▶ _WHAT YOU SHOULD DO_:
Both the line with "Drive passwordless usage" and the line with "[Plan a passwordless" in the records below must appear in the output, along with every line between them, exactly and with nothing added.

[Opening DATA UNDER STUDY section]

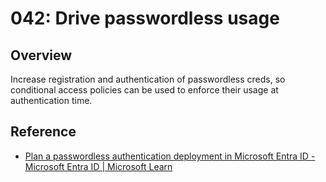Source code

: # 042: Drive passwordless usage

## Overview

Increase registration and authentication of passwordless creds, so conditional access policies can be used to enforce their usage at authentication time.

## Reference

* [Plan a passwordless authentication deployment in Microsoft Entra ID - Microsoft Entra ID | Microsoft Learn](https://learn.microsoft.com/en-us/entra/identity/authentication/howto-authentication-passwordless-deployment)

[Closing DATA UNDER STUDY section]
[Opening DATA UNDER STUDY section]

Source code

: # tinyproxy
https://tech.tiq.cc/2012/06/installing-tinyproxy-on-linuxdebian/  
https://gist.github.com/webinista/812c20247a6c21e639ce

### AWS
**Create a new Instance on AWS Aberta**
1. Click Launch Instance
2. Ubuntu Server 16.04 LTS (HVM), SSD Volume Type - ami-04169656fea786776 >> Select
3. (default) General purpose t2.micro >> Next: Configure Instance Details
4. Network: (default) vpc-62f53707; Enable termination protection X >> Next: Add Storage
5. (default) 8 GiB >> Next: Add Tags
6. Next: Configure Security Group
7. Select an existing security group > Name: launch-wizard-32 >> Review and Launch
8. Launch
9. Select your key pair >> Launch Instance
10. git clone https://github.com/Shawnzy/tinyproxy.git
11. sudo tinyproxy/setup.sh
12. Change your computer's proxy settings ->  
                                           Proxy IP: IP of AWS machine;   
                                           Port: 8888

[Closing DATA UNDER STUDY section]

▶ _ANSWER TO THE PROBLEM_:
: # 042: Drive passwordless usage

## Overview

Increase registration and authentication of passwordless creds, so conditional access policies can be used to enforce their usage at authentication time.

## Reference

* [Plan a passwordless authentication deployment in Microsoft Entra ID - Microsoft Entra ID | Microsoft Learn](https://learn.microsoft.com/en-us/entra/identity/authentication/howto-authentication-passwordless-deployment)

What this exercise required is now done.